内心の動揺を知られないように、声を押し殺して
「そうですか、ご迷惑おかけしました」
頭を下げる。
「お母さん、夜のお仕事なんでしょ」
たぶん吉住さんにはこの事の方がずっと疑問だったのだろう。三ヶ月ほど前に二階に越してきた母娘。娘は高校生で毎日学校に行って、洗濯から食事の支度まで家事全般をこなしているらしいが、母親は滅多に姿を見ない。毎日決まった時間に働きに行くわけでもなく、いつ居るのか、居ないのかさえわからない。そんな母娘を興味津々で見ていたのだろう。
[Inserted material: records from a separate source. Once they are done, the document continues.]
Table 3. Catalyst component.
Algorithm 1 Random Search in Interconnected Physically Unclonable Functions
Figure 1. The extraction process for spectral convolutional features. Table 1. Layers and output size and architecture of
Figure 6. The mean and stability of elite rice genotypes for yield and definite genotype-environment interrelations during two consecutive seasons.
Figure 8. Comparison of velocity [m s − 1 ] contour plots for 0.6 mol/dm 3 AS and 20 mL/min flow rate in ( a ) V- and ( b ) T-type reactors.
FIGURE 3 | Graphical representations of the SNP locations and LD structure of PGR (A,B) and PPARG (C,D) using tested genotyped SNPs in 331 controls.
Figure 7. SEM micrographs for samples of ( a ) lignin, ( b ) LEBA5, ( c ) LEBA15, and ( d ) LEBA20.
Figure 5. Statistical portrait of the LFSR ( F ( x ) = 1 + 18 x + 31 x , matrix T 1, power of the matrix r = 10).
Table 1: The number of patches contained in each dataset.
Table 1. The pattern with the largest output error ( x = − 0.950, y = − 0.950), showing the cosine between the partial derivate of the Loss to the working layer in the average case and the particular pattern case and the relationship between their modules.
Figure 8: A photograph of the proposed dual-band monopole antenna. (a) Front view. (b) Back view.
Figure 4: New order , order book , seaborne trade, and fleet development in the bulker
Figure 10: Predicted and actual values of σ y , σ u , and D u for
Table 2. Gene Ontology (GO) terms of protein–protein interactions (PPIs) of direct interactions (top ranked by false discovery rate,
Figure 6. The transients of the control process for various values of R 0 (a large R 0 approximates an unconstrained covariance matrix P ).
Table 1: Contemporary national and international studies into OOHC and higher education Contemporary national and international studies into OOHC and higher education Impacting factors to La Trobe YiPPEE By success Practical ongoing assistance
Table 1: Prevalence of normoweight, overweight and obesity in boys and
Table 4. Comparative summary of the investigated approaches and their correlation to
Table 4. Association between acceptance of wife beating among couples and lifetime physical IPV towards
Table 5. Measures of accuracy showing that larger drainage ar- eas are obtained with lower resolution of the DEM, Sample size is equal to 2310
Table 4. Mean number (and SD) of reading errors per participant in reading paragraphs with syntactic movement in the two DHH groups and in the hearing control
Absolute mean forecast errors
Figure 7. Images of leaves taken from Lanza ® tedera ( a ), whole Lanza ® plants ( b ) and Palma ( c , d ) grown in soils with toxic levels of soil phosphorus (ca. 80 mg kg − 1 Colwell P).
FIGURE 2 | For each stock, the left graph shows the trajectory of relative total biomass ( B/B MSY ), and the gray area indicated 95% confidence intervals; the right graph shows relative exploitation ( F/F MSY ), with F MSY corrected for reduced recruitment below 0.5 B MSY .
丸い眼鏡の下でよく動く吉住さんの眼を見返した私は、この無邪気な好奇心に応える事にした。
「母は売春婦なんです。プロの売春婦なんです。」
二度繰り返したのは、吉住さんがわからなかったようだからだ。
何を言っているのか伝わらなかったらしい。しかし、二度繰り返したのだから通じただろう。その証拠に吉住さんの眼がまん丸に見開かれておまけに口まで開いている。私は吹き出してしまいそうになってあわてて残りの階段を駆け上がり、部屋の扉をあけた。その間、吉住さんは一言も発せず、しっかり固まってしまっていた。